Un tour de Modestine, avec Sing Sing et Victor Rassov

Modestine (Sing Sing et Victor Rassov) / Photo : Azucena Mahuteau
Modestine (Sing Sing et Victor Rassov) / Photo : Azucena Mahuteau


« Le gligli fait des histoires, le gligli excite »

À la première écoute de Modestine, j’ai senti une excitation monter, pas besoin de s’enterrer pendant un mois avec de l’eau, du pain et un magnétophone pour trouver un sens à tout ça. Non l’envie de partager ma joie s’écrivait facilement : bien sûr, quand j’ai abordé leur cassette Grand dommage, j’en avais quelques clés, parce que j’écoute Arlt, parce que j’échange en MP avec Sing Sing et que sa façon d’aborder le métier de chansonnier nous intéresse toujours. Il a par exemple bien souligné que Modestine est une œuvre musicale à deux, que l’autre face de la pièce, c’est Victor Rassov, poète et musicien aux commandes partagées, plus d’autres invités qui passaient par là, comme Gilles Poizat (qu’on adore ici-bas), Marius Atherton (pareil), Léo Gobin (enchanté !) et la vedette Bertrand Belin.

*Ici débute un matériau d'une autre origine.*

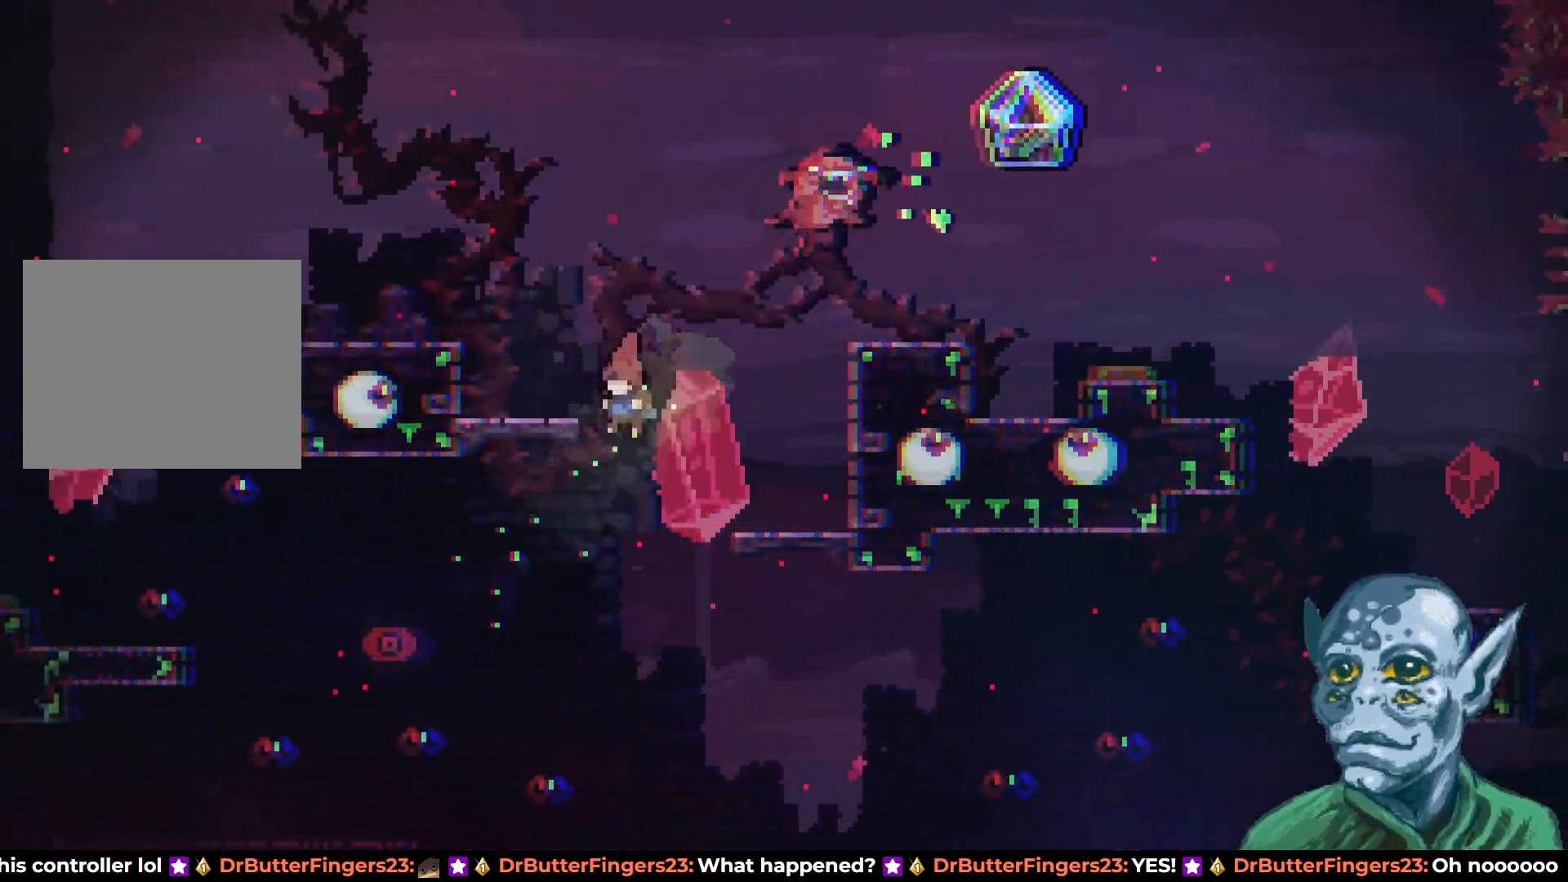
{"buttons": ["DPAD_RIGHT"], "left_stick": "center", "right_stick": "center", "events": [[117, "DPAD_RIGHT", "down"], [250, "DPAD_RIGHT", "up"], [433, "DPAD_RIGHT", "down"]]}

Alors Modestine nous propose quoi ? De la chanson biscornue qui joue avec plein de trucs, des cuivres incontrôlables (un one man fanfare un peu soûl) comme des annonces de tournoi médiéval avec un petit feeling o’rourkien, des guitares ultra lo-fi qui crissent, des batteries brinquebalantes, des boîtes à rythmes en preset… L’ensemble dégage une grand mélancolie mélodique évidente qui fait ultra plaisir, les chansons sont abordables, on a envie de chanter avec la cassette, d’apprendre les paroles, il y a même du langage enfantin qui peut redevenir le mot de passe d’un club de culte (le gligli) tant ces enregistrements sont aimables, tiennent d’une œuvre primitive qu’on se passerait sous le manteau.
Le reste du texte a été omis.